With more unaffiliated candidates running for office this year, political party leaders are torn over whether to open their doors to those who won’t declare party affiliation as either Democrat or Republican.
In Jackson County, three unaffiliated candidates will be on the ballot this fall: one for sheriff, one for county commissioner chairman and one for District Court judge. The Jackson County Democratic Party has barred them from attending candidate meet-and-greets hosted by the party.
“It is not right for the Democratic Party to support a Republican or unaffiliated candidate when there is a Democratic candidate on the ballot,” said Kirk Stephens, chair of the Jackson County Democratic Party. “The role of the party organization is to support and elect Democratic candidates, so why would we stray from that?”
Kris Earwood, a candidate running for District Court judge, said she was disappointed to be barred from the meet-and-greet. Judge races are nonpartisan — meaning that even though candidates might subscribe to one party or the other when it comes to their voter registration, party affiliation isn’t listed on the ballot as it is with most races.
Stephens said some of the other candidates running for judge have been active in the party, and that it would be unfair to give those with no affiliation or involvement in the party equal access to the Democratic voter base.
Stephens said opening the doors to other candidates would actually violate the party’s national bylaws, which stipulate that party leaders can be removed for supporting a candidate of another political party.
But that hasn’t stopped party leaders in other counties. Earwood has attended both Democratic and Republican party events in other places.

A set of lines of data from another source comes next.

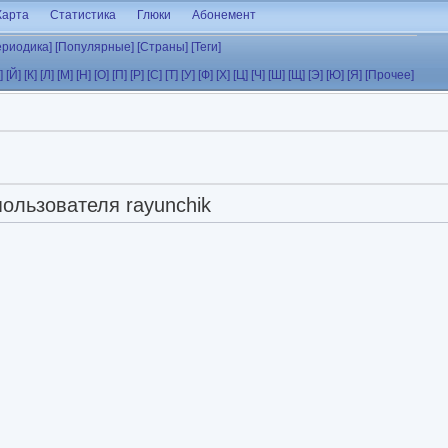
Карта
Статистика
Глюки
Абонемент
ериодика]
[Популярные]
[Страны]
[Теги]
]
[Й]
[К]
[Л]
[М]
[Н]
[О]
[П]
[Р]
[С]
[Т]
[У]
[Ф]
[Х]
[Ц]
[Ч]
[Ш]
[Щ]
[Э]
[Ю]
[Я]
[Прочее]
пользователя rayunchik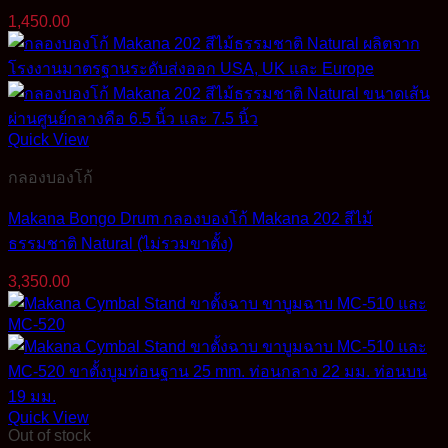
1,450.00
Quick View
กลองบองโก้
Makana Bongo Drum กลองบองโก้ Makana 202 สีไม้
ธรรมชาติ Natural (ไม่รวมขาตั้ง)
3,350.00
Quick View
Out of stock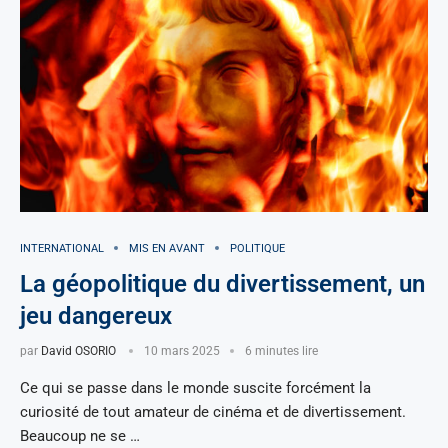
INTERNATIONAL
MIS EN AVANT
POLITIQUE
La géopolitique du divertissement, un
jeu dangereux
par
David OSORIO
10 mars 2025
6 minutes lire
Ce qui se passe dans le monde suscite forcément la
curiosité de tout amateur de cinéma et de divertissement.
Beaucoup ne se …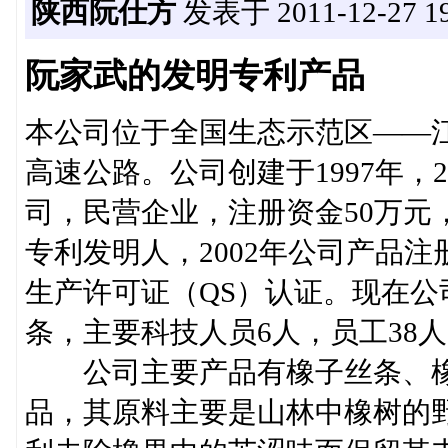
陕西阮仕方
发表于 2011-12-27 19
阮家武的发明专利产品
本公司位于全国生态示范区——
高速公路。公司创建于1997年，
司，民营企业，注册资金50万元
专利发明人，2002年公司产品注
生产许可证（QS）认证。现在公
条，主要科技人员6人，员工38
公司主要产品有橡子丝条、橡
品，其原料主要是山林中橡树的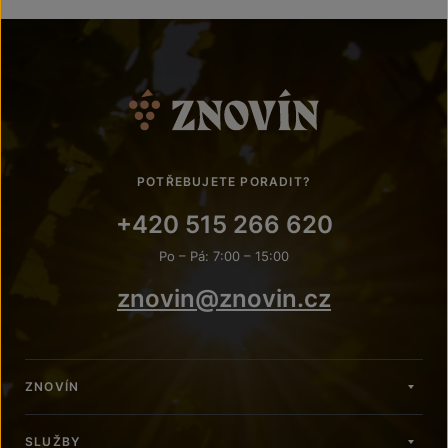
POTŘEBUJETE PORADIT?
+420 515 266 620
Po – Pá: 7:00 – 15:00
znovin@znovin.cz
ZNOVÍN
SLUŽBY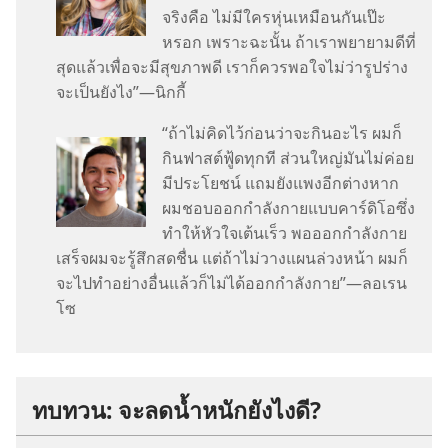
จริง​คือ ไม่​มี​ใคร​หุ่น​เหมือน​กัน​เป๊ะ​
หรอก เพราะ​ฉะนั้น ถ้า​เรา​พยายาม​ดี​ที่​
สุด​แล้ว​เพื่อ​จะ​มี​สุขภาพ​ดี เรา​ก็​ควร​พอ​ใจ​ไม่​ว่า​รูป​ร่าง​
จะ​เป็น​ยัง​ไง”—นิกกี้
“ถ้า​ไม่​คิด​ไว้​ก่อน​ว่า​จะ​กิน​อะไร ผม​ก็​
กิน​ฟาสต์ฟู้ด​ทุก​ที ส่วน​ใหญ่​มัน​ไม่​ค่อย​
มี​ประโยชน์ แถม​ยัง​แพง​อีก​ต่าง​หาก
ผม​ชอบ​ออก​กำลัง​กาย​แบบ​คาร์ดิโอ​ซึ่ง​
ทำ​ให้​หัวใจ​เต้น​เร็ว พอ​ออก​กำลัง​กาย​
เสร็จ​ผม​จะ​รู้สึก​สดชื่น แต่​ถ้า​ไม่​วาง​แผน​ล่วง​หน้า ผม​ก็​
จะ​ไป​ทำ​อย่าง​อื่น​แล้ว​ก็​ไม่​ได้​ออก​กำลัง​กาย”—ลอเรน
โซ
ทบทวน: จะ​ลด​น้ำหนัก​ยัง​ไง​ดี?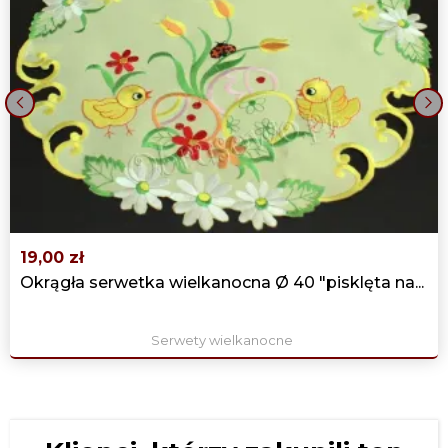
‹
›
19,00 zł
Okrągła serwetka wielkanocna Ø 40 "pisklęta na...
Serwety wielkanocne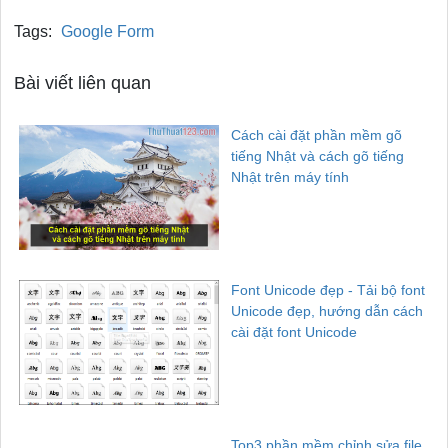
Tags:
Google Form
Bài viết liên quan
Cách cài đặt phần mềm gõ
tiếng Nhật và cách gõ tiếng
Nhật trên máy tính
Font Unicode đẹp - Tải bộ font
Unicode đẹp, hướng dẫn cách
cài đặt font Unicode
Top3 phần mềm chỉnh sửa file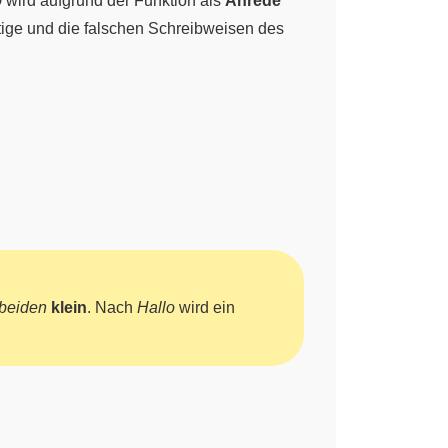
o
wird aufgrund der Funktion als
Anrede
chtige und die falschen Schreibweisen des
 beiden
klein
. Nach
Hallo
wird ein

“Most of them have looked at independents not as an opposing party,” Earwood said. “I have been allowed to come to things for the simple reason that both parties are realizing they are going to have to deal with the independents.”
Earwood’s opponent for the seat, David Sutton, is a registered Democrat but he has been allowed to attend meet-and-greets hosted by Republican Party in Haywood, Jackson and Macon counties — since the race is technically nonpartisan. He was barred from attending the annual convention of the Republican Party in Swain and Macon, however.
As a Democrat, Sutton has actively tapped the organized party structure to connect with voters.
“It is important to the extent that it makes networking easier,” Sutton said. “It has definitely been helpful.”
Earwood said that she was warned by politicos that her lack of party affiliation would hurt her in the race, especially when it came to campaigning.
“I was told that an independent could not win in Western North Carolina,” Earwood said. “Across the board, people told me I needed to change my party affiliation, and I felt like that was disingenuous.”
Earwood said she doesn’t think the average voter cares. In fact, the number of voters registered as unaffiliated is growing by leaps and bounds, so it may even be an asset.
“It has upset me at times when I’ve been treated ungraciously because of my independent status. But for a judicial race it should be based on the person and their career rather than what their party affiliation is,” Earwood said.
Earwood said party affiliation doesn’t factor into the job of District Court judge — witnessed by the state designating judge races as nonpartisan.
“We don’t do any policy,” Earwood said.
But Stephens said it does matter.
“Being a Democrat is not a check box on paper. It is a lifestyle. It is a philosophical way of approaching and viewing your surroundings and your community,” Stephens said. “It is important for us as a party that we have judges that represent our values.”
While party affiliation likely doesn’t affect a judge’s outlook on a speeding ticket, District Court judges also decide critical family issues such as child custody and parental rights where philosophy matters, he said.
Sutton agrees with Earwood that your party isn’t important as a District Court judge. But that doesn’t mean voters don’t care.
“People definitely want to know,” Sutton said.
Without a party label, voters are left guessing, Stephens said.
“It doesn’t make it impossible to know what that person believes, but it does make it more difficult,” Stephens said. “Democrats like to say we have a big tent and we try to be inclusive. There are a lot of different kinds of people involved in the Democrat Party but the thing we have in common is we are all Democrats. There has to be a boundary somewhere.”